──────── INPUT DATA

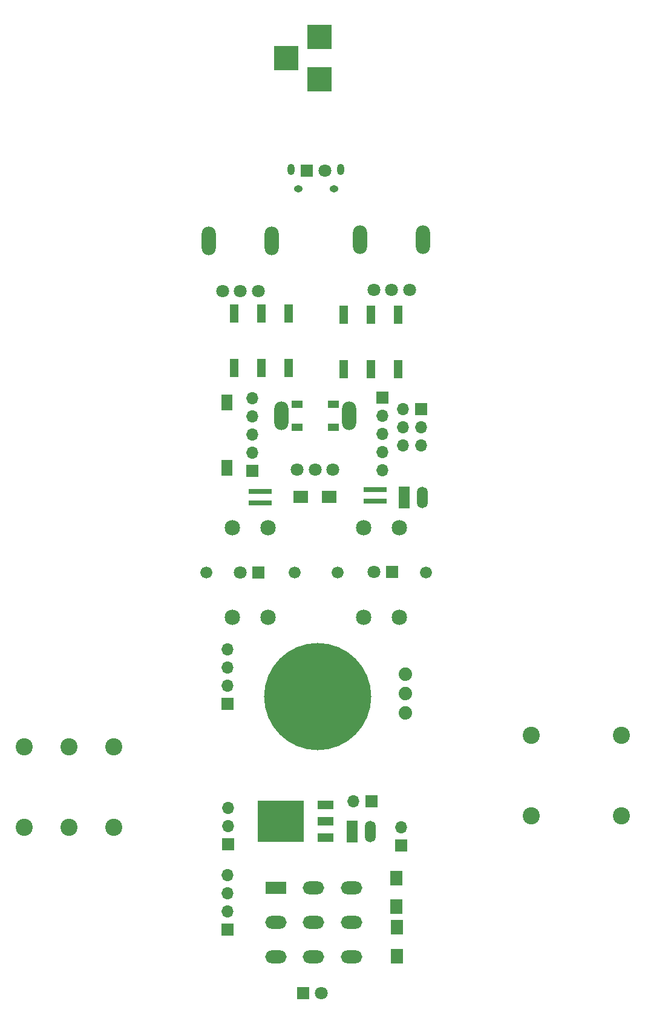
<source format=gbr>
G04 #@! TF.FileFunction,Copper,L1,Top,Signal*
%FSLAX46Y46*%
G04 Gerber Fmt 4.6, Leading zero omitted, Abs format (unit mm)*
G04 Created by KiCad (PCBNEW 4.0.7-e0-6372~58~ubuntu16.04.1) date Sun Jul 15 17:02:29 2018*
%MOMM*%
%LPD*%
G01*
G04 APERTURE LIST*
%ADD10C,0.100000*%
%ADD11R,1.700000X1.700000*%
%ADD12O,1.700000X1.700000*%
%ADD13R,3.500000X3.500000*%
%ADD14C,2.397760*%
%ADD15C,15.000000*%
%ADD16C,2.159000*%
%ADD17C,1.676400*%
%ADD18R,3.200000X0.800000*%
%ADD19R,1.800000X1.800000*%
%ADD20C,1.800000*%
%ADD21R,1.600000X2.180000*%
%ADD22R,2.200000X1.200000*%
%ADD23R,6.400000X5.800000*%
%ADD24R,3.050000X2.750000*%
%ADD25O,1.250000X0.950000*%
%ADD26O,1.000000X1.550000*%
%ADD27R,1.700000X2.000000*%
%ADD28R,1.198880X2.499360*%
%ADD29R,3.000000X1.800000*%
%ADD30O,3.000000X1.800000*%
%ADD31R,1.510000X3.010000*%
%ADD32O,1.510000X3.010000*%
%ADD33C,1.879600*%
%ADD34O,2.000000X4.000000*%
%ADD35R,1.600000X1.000000*%
%ADD36R,2.000000X1.700000*%
G04 APERTURE END LIST*
D10*
D11*
X84074000Y-136093200D03*
D12*
X84074000Y-133553200D03*
D13*
X72682100Y-28936200D03*
X72682100Y-22936200D03*
X67982100Y-25936200D03*
D14*
X114927380Y-120672860D03*
X114927380Y-131970780D03*
X102326440Y-120672860D03*
X102326440Y-131970780D03*
X37625020Y-133581140D03*
X37625020Y-122283220D03*
X31325820Y-133581140D03*
X31325820Y-122283220D03*
X43926760Y-133581140D03*
X43926760Y-122283220D03*
D11*
X79921100Y-129933700D03*
D12*
X77381100Y-129933700D03*
D11*
X86895000Y-75035700D03*
D12*
X84355000Y-75035700D03*
X86895000Y-77575700D03*
X84355000Y-77575700D03*
X86895000Y-80115700D03*
X84355000Y-80115700D03*
D15*
X72445000Y-115285700D03*
D11*
X59778900Y-147828000D03*
D12*
X59778900Y-145288000D03*
X59778900Y-142748000D03*
X59778900Y-140208000D03*
D11*
X59778900Y-116248000D03*
D12*
X59778900Y-113708000D03*
X59778900Y-111168000D03*
X59778900Y-108628000D03*
D16*
X60492640Y-104165400D03*
X60492640Y-91668600D03*
X65491360Y-104165400D03*
X65491360Y-91668600D03*
D17*
X56852820Y-97932240D03*
X69184520Y-97932240D03*
D16*
X78860640Y-104165400D03*
X78860640Y-91668600D03*
X83859360Y-104165400D03*
X83859360Y-91668600D03*
D17*
X75220820Y-97932240D03*
X87552520Y-97932240D03*
D18*
X64414400Y-86550700D03*
X64414400Y-88150700D03*
D19*
X64135000Y-97929700D03*
D20*
X61595000Y-97929700D03*
D19*
X82804000Y-97802700D03*
D20*
X80264000Y-97802700D03*
D21*
X59695000Y-74085700D03*
X59695000Y-83265700D03*
D19*
X70904100Y-41719500D03*
D20*
X73444100Y-41719500D03*
D22*
X73545700Y-135013700D03*
X73545700Y-132733700D03*
X73545700Y-130453700D03*
D23*
X67245700Y-132733700D03*
D24*
X65570700Y-131208700D03*
X68920700Y-134258700D03*
X65570700Y-134258700D03*
X68920700Y-131208700D03*
D25*
X69685000Y-44255700D03*
X74685000Y-44255700D03*
D26*
X68685000Y-41555700D03*
X75685000Y-41555700D03*
D27*
X83426300Y-140627600D03*
X83426300Y-144627600D03*
X83489800Y-151549100D03*
X83489800Y-147549100D03*
D11*
X81455000Y-73455700D03*
D12*
X81455000Y-75995700D03*
X81455000Y-78535700D03*
X81455000Y-81075700D03*
X81455000Y-83615700D03*
D11*
X63295000Y-83685700D03*
D12*
X63295000Y-81145700D03*
X63295000Y-78605700D03*
X63295000Y-76065700D03*
X63295000Y-73525700D03*
D19*
X70408800Y-156756100D03*
D20*
X72948800Y-156756100D03*
D28*
X60706000Y-61688700D03*
X64516000Y-61688700D03*
X68326000Y-61688700D03*
X64516000Y-69308700D03*
X60706000Y-69308700D03*
X68326000Y-69308700D03*
X83693000Y-69435700D03*
X79883000Y-69435700D03*
X76073000Y-69435700D03*
X79883000Y-61815700D03*
X83693000Y-61815700D03*
X76073000Y-61815700D03*
D29*
X66566560Y-142049580D03*
D30*
X66566560Y-146847640D03*
X66566560Y-151645700D03*
X71865000Y-142049580D03*
X71865000Y-146847640D03*
X71865000Y-151645700D03*
X77163440Y-142049580D03*
X77163440Y-146847640D03*
X77163440Y-151645700D03*
D11*
X59867800Y-135890000D03*
D12*
X59867800Y-133350000D03*
X59867800Y-130810000D03*
D31*
X77266800Y-134124700D03*
D32*
X79806800Y-134124700D03*
D31*
X84543900Y-87414100D03*
D32*
X87083900Y-87414100D03*
D18*
X80467200Y-86296500D03*
X80467200Y-87896500D03*
D33*
X84683600Y-112115600D03*
X84683600Y-114833400D03*
X84683600Y-117551200D03*
D20*
X80276700Y-58369200D03*
X82776700Y-58369200D03*
X85276700Y-58369200D03*
D34*
X78376700Y-51369200D03*
X87176700Y-51369200D03*
D20*
X69572300Y-83496800D03*
X72072300Y-83496800D03*
X74572300Y-83496800D03*
D34*
X67322300Y-75996800D03*
X76822300Y-75996800D03*
D20*
X59109600Y-58521600D03*
X61609600Y-58521600D03*
X64109600Y-58521600D03*
D34*
X57209600Y-51521600D03*
X66009600Y-51521600D03*
D35*
X74587100Y-77609700D03*
X74587100Y-74409700D03*
X69587100Y-77609700D03*
X69587100Y-74409700D03*
D36*
X70066400Y-87312500D03*
X74066400Y-87312500D03*
M02*

</source>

────────────────

§ **WORK TO COMPLETE**
Your answer should be every line above that contains the word "APERTURE".

§ **FINAL ANSWER**
G04 APERTURE LIST*
G04 APERTURE END LIST*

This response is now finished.